There aren't many films as influential as Vertov's masterpiece of sound and image. One can think of Jean-Luc Godard's Breathless in 1960 and its invention of the jump cuts but even that film can't compare to Vertov. "It stands as a stinging indictment of almost every film made between its release in 1929 and the appearance of Godard’s 'Breathless' 30 years later," film critic Neil Young wrote, "and Vertov’s dazzling picture seems, today, arguably the fresher of the two." Godard is said to have introduced the "jump cut," but Vertov's film is entirely jump cuts.
Before Man With A Movie Camera most films had shots that lasted for many seconds, if not minutes. The average shot length in 1929 was of 11.2 seconds. In the blink of an eye Vertov decided to make an experiment and have his shots last a much shorter duration. The average shot length of his film ended up being a mere 2.3 seconds, a feat completely unheard of back in 1929. To give you an example Michael Bay's Armageddon released in 1998 also has an ASL of 2.3 seconds.
Vertov saw how cinema was stuck in a tradition of being shot like a stage play. I can think of Josef Von Sternberg and his Marlene Dietrich pictures which, to my eyes at least, haven't aged very well because of the staginess and theatricality that infused their every frame. The same could be said with many of that films at that time that refused to break the wall of theatricality.
It wasn't just the ASL that was mind blowing, Vertov decided to make an experiment and to push the boundaries of what cinema can do.

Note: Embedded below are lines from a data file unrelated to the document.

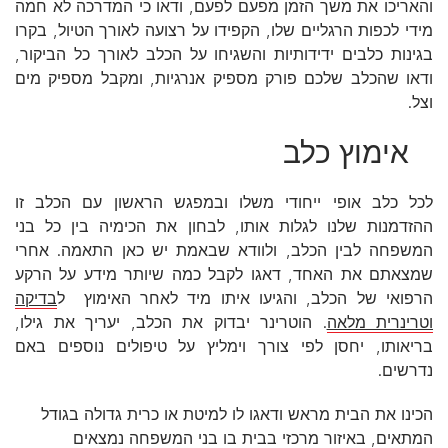
והאריכו את משך הזמן מפעם לפעם, ודאו כי המדרכה לא חמה
מידי לכפות הרגליים שלו, הקפידו על רצועה לאורך הטיול, בקרו
בגינות כלבים ידידותיות והשגיחו על הכלב לאורך כל הביקור,
ודאו שהכלב שלכם פורק מספיק אנרגיות, ומקבל מספיק מים
וצל.
אימוץ כלב
לכל כלב אופי ייחודי משלו ובמפגש הראשון עם הכלב זו
ההזדמנות שלנו לגלות אותו, לבחון את הכימיה בין כל בני
המשפחה לבין הכלב, ולוודא שבאמת יש כאן התאמה. אחרי
שמצאתם את האחד, דאגו לקבל כמה שיותר מידע על הרקע
הרפואי של הכלב, והגיעו איתו מיד לאחר האימוץ ל
בדיקה
וטרינרית מלאה
. הוטרינר יבדוק את הכלב, יעריך את גילו,
בריאותו, יחסן לפי צורך וימליץ על טיפולים נוספים באם
נדרשים.
הכינו את הבית מראש ודאגו לו למיטת או כרית גדולה בגודל
המתאים, באיזור מרכזי בבית בו בני המשפחה נמצאים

He combined his images of daily life in communist-era USSR with a soundtrack that melded perfectly with his images. It's as if the music was made to gel with the celluloid he shot. There isn't anything dramatically gripping in the film as much as there is a bombardment of contagious cinematic joy. The sheer rush of experimentation. In fact this experimentation still seems fresh by today's standards. 80 years later, Vertov's masterpiece still has a striking effect with a whole new audience.